## WHAT NEEDS TO BE DONE:
How many lines in the records below include "blob"? Answer with the number only.

--- --- ---

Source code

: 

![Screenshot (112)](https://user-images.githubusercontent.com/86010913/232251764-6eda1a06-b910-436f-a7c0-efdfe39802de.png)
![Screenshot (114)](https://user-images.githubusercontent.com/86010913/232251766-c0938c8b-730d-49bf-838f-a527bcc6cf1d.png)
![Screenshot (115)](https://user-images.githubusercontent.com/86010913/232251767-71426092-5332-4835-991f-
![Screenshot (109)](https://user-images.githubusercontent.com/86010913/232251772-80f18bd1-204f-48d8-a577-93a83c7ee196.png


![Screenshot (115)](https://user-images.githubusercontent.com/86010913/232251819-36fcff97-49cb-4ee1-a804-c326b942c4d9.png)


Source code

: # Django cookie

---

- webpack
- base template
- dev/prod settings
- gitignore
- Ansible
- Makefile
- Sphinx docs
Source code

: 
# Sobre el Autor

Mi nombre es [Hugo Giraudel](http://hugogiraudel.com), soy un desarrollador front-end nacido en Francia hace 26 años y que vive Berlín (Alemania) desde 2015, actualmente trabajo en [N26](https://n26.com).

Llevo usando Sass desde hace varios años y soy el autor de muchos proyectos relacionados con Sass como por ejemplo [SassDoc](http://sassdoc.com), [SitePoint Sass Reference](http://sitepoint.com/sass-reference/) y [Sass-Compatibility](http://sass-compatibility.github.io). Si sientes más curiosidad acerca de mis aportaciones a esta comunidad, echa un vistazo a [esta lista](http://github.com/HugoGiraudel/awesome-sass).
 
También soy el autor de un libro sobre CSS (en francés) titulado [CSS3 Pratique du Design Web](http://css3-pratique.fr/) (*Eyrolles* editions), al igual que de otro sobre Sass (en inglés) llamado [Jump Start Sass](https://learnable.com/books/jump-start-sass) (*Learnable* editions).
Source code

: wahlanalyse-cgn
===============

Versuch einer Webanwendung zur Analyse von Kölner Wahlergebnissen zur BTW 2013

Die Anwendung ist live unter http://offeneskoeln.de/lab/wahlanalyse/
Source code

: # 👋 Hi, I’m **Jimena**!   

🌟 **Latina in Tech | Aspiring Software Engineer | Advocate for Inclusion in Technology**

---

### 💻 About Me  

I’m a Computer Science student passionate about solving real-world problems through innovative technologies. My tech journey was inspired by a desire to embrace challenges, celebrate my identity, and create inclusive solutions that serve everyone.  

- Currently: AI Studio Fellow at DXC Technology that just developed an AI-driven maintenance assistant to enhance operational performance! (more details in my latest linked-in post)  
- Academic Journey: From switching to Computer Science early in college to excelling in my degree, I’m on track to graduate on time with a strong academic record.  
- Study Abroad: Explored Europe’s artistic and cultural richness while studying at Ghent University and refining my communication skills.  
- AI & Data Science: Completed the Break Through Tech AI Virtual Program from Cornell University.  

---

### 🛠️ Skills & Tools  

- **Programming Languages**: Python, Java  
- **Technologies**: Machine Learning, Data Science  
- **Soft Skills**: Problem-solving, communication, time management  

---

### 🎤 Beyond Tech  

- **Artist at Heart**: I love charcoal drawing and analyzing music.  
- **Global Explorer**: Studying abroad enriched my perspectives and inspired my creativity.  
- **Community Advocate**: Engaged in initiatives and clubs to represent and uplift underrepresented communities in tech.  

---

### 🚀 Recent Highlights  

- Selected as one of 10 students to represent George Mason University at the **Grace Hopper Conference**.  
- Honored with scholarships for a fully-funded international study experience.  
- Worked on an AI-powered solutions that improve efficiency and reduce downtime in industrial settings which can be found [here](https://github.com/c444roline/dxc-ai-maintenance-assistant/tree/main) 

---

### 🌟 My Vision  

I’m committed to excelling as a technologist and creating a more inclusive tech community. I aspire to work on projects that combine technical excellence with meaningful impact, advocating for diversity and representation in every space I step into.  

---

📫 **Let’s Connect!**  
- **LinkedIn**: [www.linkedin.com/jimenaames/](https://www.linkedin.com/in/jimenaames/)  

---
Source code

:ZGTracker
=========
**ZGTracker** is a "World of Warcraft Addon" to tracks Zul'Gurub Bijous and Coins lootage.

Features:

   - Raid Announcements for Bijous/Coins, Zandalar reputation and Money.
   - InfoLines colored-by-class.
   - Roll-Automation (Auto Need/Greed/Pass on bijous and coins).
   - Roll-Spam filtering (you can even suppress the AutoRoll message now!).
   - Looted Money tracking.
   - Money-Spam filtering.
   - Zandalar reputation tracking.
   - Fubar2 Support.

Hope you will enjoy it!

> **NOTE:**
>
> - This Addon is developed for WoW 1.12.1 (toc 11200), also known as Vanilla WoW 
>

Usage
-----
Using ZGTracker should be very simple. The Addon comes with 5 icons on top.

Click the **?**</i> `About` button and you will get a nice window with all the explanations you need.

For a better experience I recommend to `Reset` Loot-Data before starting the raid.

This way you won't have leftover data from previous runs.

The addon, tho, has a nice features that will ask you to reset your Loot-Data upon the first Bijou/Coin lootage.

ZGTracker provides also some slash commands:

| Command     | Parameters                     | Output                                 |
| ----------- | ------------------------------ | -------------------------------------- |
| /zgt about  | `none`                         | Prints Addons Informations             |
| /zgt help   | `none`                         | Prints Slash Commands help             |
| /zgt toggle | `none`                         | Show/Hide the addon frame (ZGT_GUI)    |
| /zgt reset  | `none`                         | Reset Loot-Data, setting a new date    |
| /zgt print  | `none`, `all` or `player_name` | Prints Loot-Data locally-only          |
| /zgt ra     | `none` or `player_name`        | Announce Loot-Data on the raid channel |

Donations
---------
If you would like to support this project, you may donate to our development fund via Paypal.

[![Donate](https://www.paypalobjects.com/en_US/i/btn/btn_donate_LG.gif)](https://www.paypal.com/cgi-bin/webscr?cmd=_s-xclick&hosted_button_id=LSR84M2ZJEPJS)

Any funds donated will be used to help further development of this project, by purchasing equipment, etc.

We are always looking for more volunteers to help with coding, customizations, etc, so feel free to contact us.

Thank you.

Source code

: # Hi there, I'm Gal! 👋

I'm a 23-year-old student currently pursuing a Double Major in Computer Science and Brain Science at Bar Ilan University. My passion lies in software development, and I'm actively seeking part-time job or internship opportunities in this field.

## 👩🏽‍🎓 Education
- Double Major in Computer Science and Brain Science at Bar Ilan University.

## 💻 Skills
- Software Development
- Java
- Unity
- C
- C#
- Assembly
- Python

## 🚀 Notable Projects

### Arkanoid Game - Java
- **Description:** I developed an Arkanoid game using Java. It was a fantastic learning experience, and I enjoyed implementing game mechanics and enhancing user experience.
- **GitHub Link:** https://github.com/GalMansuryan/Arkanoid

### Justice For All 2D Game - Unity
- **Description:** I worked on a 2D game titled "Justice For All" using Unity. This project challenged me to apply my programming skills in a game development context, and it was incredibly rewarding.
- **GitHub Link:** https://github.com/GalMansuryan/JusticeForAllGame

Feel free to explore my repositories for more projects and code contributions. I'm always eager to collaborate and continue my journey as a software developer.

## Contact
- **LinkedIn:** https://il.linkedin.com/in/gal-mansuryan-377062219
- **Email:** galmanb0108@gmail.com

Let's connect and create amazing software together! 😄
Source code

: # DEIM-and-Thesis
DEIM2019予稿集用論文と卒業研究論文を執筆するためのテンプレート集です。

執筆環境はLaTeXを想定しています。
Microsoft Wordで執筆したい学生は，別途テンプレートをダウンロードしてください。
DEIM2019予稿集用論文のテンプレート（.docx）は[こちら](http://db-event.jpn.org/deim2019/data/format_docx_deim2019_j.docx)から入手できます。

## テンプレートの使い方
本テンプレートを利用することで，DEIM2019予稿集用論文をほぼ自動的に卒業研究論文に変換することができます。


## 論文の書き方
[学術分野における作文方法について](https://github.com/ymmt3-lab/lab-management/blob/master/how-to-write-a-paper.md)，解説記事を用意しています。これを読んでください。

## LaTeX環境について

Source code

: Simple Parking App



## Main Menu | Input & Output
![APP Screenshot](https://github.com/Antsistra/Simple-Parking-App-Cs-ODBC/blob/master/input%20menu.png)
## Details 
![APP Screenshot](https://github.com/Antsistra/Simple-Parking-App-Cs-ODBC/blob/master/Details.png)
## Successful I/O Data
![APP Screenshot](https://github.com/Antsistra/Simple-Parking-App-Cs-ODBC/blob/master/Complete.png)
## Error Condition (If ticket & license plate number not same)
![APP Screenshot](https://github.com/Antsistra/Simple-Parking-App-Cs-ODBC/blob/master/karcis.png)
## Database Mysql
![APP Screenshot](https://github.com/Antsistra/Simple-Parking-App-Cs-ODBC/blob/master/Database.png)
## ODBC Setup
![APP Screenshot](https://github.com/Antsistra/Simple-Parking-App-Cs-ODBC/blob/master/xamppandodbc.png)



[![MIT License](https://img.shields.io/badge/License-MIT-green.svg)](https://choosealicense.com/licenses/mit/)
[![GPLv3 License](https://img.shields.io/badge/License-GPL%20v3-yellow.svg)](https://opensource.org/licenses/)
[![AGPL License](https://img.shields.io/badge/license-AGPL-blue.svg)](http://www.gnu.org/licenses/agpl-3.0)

--- --- ---

## RESULT OF THIS EXERCISE:
7